Being engaged in something isn’t just going through the motions of what was already planned ahead of time. For this young boy, continuing to climb up the steps and slide down the same slide in the same fashion day in and day out and well beyond the time within which he has mastered the activity does not produce “engagement.” When he is faced with having mastered the expected use of the equipment, he makes decisions about whether to abandon the equipment altogether or innovate a use of the equipment that will be more challenging (cognitively and physically – though I don’t see those as separate). Indeed, he figures out a way to challenge himself without the help of well-intended adults who may create a new activity for him that isn’t appropriately engaging. Part of the attraction and motivation of this new task that he has decided to take on may, in fact, be the unpredictability of it, the fact that the outcome isn’t already determined and every step between the beginning and ending laid out in a predictable fashion. He has to depend on himself and his creative use of the materials available to him, not someone else’s plan.

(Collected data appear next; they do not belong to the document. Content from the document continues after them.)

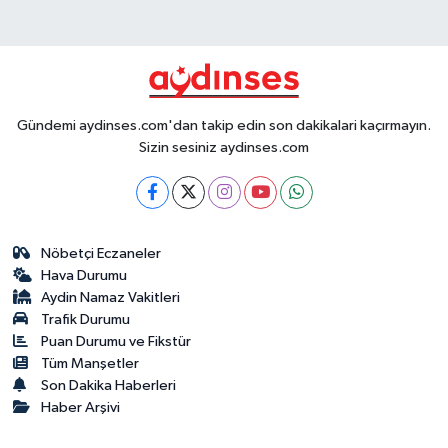
Gündemi aydinses.com'dan takip edin son dakikalari kaçırmayın.
Sizin sesiniz aydinses.com
Nöbetçi Eczaneler
Hava Durumu
Aydin Namaz Vakitleri
Trafik Durumu
Puan Durumu ve Fikstür
Tüm Manşetler
Son Dakika Haberleri
Haber Arşivi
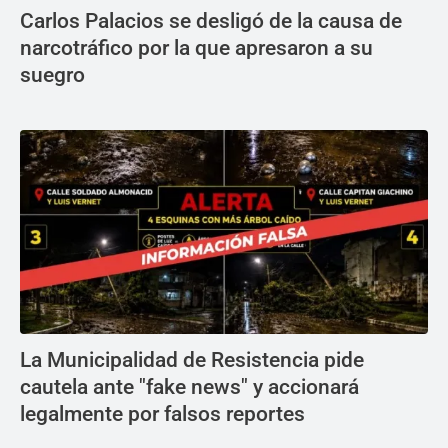
Carlos Palacios se desligó de la causa de
narcotráfico por la que apresaron a su
suegro
La Municipalidad de Resistencia pide
cautela ante "fake news" y accionará
legalmente por falsos reportes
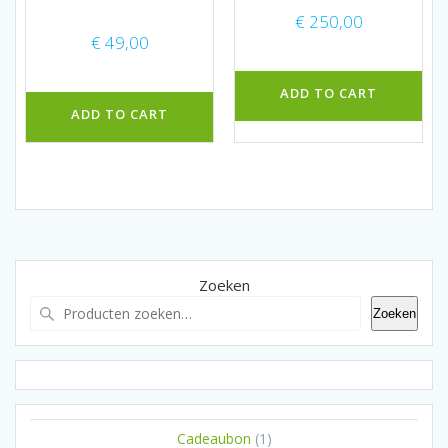
€
250,00
€
49,00
ADD TO CART
ADD TO CART
Zoeken
Zoeken
1
Cadeaubon
1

The Auckland school hasn’t entirely abandoned all rules for the playground, but the rules they do create are created in conversation with kids as issues arise. To too many adults such an approach is way too inefficient. Isn’t it easier to just have the rules ahead of time, teach the rules to kids, and then have adults around to surveil the kids and ensure rules are followed?

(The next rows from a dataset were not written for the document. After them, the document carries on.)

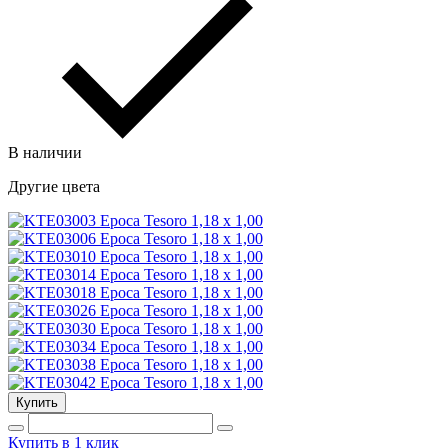
В наличии
Другие цвета
Купить
Купить в 1 клик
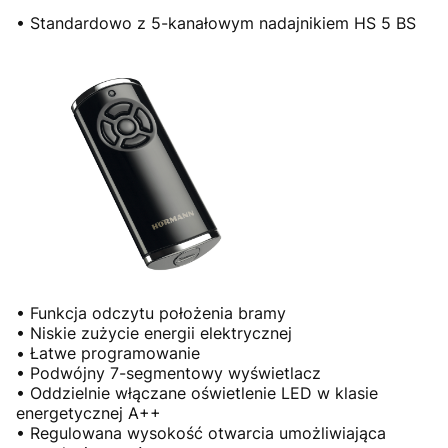
• Standardowo z 5-kanałowym nadajnikiem HS 5 BS
• Funkcja odczytu położenia bramy
• Niskie zużycie energii elektrycznej
• Łatwe programowanie
• Podwójny 7-segmentowy wyświetlacz
• Oddzielnie włączane oświetlenie LED w klasie
energetycznej A++
• Regulowana wysokość otwarcia umożliwiająca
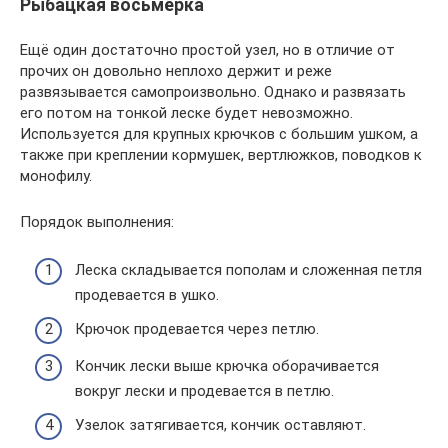
Рыбацкая восьмёрка
Ещё один достаточно простой узел, но в отличие от
прочих он довольно неплохо держит и реже
развязывается самопроизвольно. Однако и развязать
его потом на тонкой леске будет невозможно.
Используется для крупных крючков с большим ушком, а
также при креплении кормушек, вертлюжков, поводков к
монофилу.
Порядок выполнения:
Леска складывается пополам и сложенная петля
продевается в ушко.
Крючок продевается через петлю.
Кончик лески выше крючка оборачивается
вокруг лески и продевается в петлю.
Узелок затягивается, кончик оставляют.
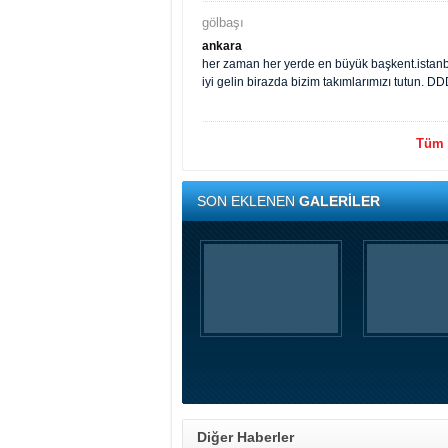
gölbaşı
ankara
her zaman her yerde en büyük başkent.istanbu
iyi gelin birazda bizim takımlarımızı tutun.
Tüm y
SON EKLENEN
GALERİLER
Diğer Haberler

My response would be that efficiency in the eyes of adults is not equal to a commitment to the development and growth of children and youth. Educators are not supposed to be aiming for efficiency, but for something much more complex and beautiful: the cultivation of young people who are comfortable in their own bodies, confident enough to take risks, imaginative enough to grow beyond themselves, and content with who they are.
This young boy’s accomplishment was met with his own laughter and smiles and running off to continue his journey of mastering new things. He didn’t look to adults or peers for approval, and I’m pretty sure that powerful feeling that so many of us have had throughout our lives of “I can do that” planted a seed of certainty in him that wouldn’t have been possible had there been rules about not jumping off the playground equipment.
My witnessing his work/play also planted a seed of certainty in me that offers a little more comfort in standing back and letting children play in the ways that make them feel good by pushing themselves physically and cognitively. The Auckland school has found that “no rules” on the playground has resulted in a significant decrease in bullying behavior, a significant decrease in kids being in “trouble,” and a significant decrease in the need for adults to be supervising the playground.
“No rules” actually seems like it could be an “efficient” way to rid playgrounds of unbearable taunting and bad behavior.
Perhaps efficiency and engagement could find a way to live among one another after all.
**Thanks to JT for passing along the no rules article and to the Browns for inspiring me to jump back in after a long hiatus from blogging.